===== Reading text
- Born: Morgan Court February 18, 1985 (age 41) Vancouver, British Columbia

Curling career
- Member Association: Ontario
- Hearts appearances: 1 (2014)
- Top CTRS ranking: 3rd (2016–17)
- Grand Slam victories: 1 (2016 Masters)

= Morgan Lavell =

Canadian curler (born 1985)

Morgan Lavell (née Court born February 18, 1985) is a Canadian curler. She currently coaches the Jayden King rink and the University of Guelph women's curling team.

==Curling career==
Lavell began playing on the Women's World Curling Tour at the 2007 Southwestern Ontario Women's Charity Cashspiel. During her time on the WCT, she has won at the 2013 StuSells Toronto Tankard, the 2015 KW Fall Classic and the 2017 City of Perth Ladies International. In major events, Lavell made her first Grand Slam of Curling appearance at the 2012 The Masters Grand Slam of Curling where her team placed in 11th place. After not competing in any Grand Slam events in 2015, Court won her first Grand Slam title at the 2016 The Masters Grand Slam of Curling and lost the semi-final at the 2016 GSOC Tour Challenge.
==========
===== Data supplied
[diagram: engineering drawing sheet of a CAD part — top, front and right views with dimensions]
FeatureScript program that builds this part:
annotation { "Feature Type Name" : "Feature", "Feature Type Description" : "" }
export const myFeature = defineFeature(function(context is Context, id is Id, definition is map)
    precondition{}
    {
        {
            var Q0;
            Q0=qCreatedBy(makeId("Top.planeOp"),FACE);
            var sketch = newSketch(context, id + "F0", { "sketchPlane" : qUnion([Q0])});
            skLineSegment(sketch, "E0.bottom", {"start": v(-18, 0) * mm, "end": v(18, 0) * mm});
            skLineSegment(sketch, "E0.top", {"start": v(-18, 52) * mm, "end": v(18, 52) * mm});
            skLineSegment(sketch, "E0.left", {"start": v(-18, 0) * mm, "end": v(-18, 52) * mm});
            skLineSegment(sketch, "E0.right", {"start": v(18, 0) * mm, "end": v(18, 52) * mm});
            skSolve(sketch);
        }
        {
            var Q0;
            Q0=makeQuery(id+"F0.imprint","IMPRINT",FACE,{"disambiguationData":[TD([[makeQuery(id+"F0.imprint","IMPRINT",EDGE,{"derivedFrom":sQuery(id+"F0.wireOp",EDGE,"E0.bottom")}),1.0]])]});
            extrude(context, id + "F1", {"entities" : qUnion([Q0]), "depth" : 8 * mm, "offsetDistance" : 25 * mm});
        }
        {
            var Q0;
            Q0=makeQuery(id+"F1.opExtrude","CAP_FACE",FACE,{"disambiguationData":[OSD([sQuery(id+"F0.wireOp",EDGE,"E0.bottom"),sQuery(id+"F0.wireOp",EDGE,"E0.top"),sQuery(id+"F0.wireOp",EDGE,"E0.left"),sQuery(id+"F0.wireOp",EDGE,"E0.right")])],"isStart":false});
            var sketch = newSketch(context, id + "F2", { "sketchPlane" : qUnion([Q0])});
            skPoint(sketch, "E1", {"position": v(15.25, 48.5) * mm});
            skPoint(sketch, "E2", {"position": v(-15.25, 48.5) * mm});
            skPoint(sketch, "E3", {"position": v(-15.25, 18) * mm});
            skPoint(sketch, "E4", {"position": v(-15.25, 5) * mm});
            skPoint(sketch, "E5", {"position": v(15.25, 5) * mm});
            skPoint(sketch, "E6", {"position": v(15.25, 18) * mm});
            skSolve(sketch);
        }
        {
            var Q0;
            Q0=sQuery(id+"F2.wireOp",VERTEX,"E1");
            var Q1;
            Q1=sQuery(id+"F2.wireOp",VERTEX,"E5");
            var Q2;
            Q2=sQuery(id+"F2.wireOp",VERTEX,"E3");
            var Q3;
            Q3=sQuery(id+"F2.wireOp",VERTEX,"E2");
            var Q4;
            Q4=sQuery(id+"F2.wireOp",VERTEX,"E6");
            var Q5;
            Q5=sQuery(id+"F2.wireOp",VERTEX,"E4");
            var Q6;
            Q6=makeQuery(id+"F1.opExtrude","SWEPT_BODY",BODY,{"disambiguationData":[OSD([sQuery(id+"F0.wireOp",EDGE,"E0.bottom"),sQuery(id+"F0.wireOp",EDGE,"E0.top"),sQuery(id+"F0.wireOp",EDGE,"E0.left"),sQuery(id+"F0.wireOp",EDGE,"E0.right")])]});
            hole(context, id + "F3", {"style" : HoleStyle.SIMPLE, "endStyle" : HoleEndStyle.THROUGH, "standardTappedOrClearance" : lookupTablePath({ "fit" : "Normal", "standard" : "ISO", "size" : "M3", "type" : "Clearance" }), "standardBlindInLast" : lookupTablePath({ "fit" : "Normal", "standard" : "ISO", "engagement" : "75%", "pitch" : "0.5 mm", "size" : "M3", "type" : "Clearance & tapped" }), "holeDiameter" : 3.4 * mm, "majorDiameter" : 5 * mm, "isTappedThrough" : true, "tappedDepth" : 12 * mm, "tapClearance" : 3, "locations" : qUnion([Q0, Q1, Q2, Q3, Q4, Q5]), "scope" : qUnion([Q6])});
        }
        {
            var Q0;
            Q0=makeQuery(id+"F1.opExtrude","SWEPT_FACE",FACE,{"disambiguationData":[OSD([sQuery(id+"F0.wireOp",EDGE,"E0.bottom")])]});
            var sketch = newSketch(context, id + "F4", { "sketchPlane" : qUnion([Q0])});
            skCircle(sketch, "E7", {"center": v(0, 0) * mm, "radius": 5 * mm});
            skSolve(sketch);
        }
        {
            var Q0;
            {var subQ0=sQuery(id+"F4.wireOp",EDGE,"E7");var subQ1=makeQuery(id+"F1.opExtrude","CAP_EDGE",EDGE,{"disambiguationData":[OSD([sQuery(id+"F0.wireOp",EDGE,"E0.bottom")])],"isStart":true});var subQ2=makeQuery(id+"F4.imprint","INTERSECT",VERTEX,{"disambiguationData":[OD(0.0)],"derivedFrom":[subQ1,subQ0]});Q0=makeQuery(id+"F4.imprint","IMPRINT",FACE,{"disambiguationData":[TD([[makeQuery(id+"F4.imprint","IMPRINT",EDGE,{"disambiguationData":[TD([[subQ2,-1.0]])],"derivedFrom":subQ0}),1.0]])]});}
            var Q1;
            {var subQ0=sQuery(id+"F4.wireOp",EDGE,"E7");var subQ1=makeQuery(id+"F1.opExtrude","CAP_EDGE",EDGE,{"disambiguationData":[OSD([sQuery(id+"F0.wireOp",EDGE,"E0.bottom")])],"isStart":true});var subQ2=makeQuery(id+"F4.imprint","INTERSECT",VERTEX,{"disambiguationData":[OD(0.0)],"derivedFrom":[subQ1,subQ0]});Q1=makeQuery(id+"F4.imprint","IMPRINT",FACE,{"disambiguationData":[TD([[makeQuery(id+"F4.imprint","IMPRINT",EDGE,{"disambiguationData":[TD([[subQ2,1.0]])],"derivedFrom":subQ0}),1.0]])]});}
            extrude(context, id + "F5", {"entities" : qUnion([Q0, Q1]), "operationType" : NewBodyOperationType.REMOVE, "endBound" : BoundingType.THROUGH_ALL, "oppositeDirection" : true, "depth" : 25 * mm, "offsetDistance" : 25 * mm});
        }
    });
==========
_Study questions_:
#1 Decide whether each statement agrees with the text about Morgan Lavell above. Answer yes or no for each and quote the deciding words of the text exactly.
(a) Lavell's first Grand Slam of Curling appearance ended with her team in 11th place.
(b) Lavell won the 2016 GSOC Tour Challenge.
(c) Lavell coaches the University of Guelph women's curling team.
#2 Duplicate the part of the text about Morgan Lavell from "Morgan Lavell (née" to "GSOC Tour Challenge." with no changes.
#3 Write the next part of the text about Morgan Lavell, picking up after its final sentence.

_Answers by item_:
#1
(a) Yes: "made her first Grand Slam of Curling appearance at the 2012 The Masters Grand Slam of Curling where her team placed in 11th place"
(b) No: "lost the semi-final at the 2016 GSOC Tour Challenge"
(c) Yes: "She currently coaches the Jayden King rink and the University of Guelph women's curling team."

#2
Morgan Lavell (née Court born February 18, 1985) is a Canadian curler. She currently coaches the Jayden King rink and the University of Guelph women's curling team.

==Curling career==
Lavell began playing on the Women's World Curling Tour at the 2007 Southwestern Ontario Women's Charity Cashspiel. During her time on the WCT, she has won at the 2013 StuSells Toronto Tankard, the 2015 KW Fall Classic and the 2017 City of Perth Ladies International. In major events, Lavell made her first Grand Slam of Curling appearance at the 2012 The Masters Grand Slam of Curling where her team placed in 11th place. After not competing in any Grand Slam events in 2015, Court won her first Grand Slam title at the 2016 The Masters Grand Slam of Curling and lost the semi-final at the 2016 GSOC Tour Challenge.

#3
Between 2017 and 2018, Lavell and her team had quarterfinal finishes at the Canadian Open in 2017 and 2018 and at the 2018 National. Apart from the Grand Slam tournaments, she has competed at the 2014 Scotties Tournament of Hearts and the 2017 Canadian Olympic Curling Trials.

==Golf career==
Outside of curling, Lavell started her golf career as an intern at the 2009 Canadian Women's Open. The following year, she joined the Professional Golfers' Association of Canada as the administrator of education in 2010. She was promoted to managing director in 2013 and resigned from her executive position in 2016.

==Personal life==
During her childhood, Lavell began playing curling when she was nine years old and added golf as a young adult. For her post-secondary education, Lavell went to the University of Guelph for a Bachelor of Arts in human sciences and a sports marketing postgraduate certificate from George Brown College. As of 2020, Lavell is a self-employed online learning consultant. On April 20, 2020, Lavell was diagnosed with Stage 3 breast cancer.

Lavell is married to Ryan Lavell. As of 2020, she and her family reside in Cambridge, Ontario. Lavell gave birth to a son, Max, in June 2020.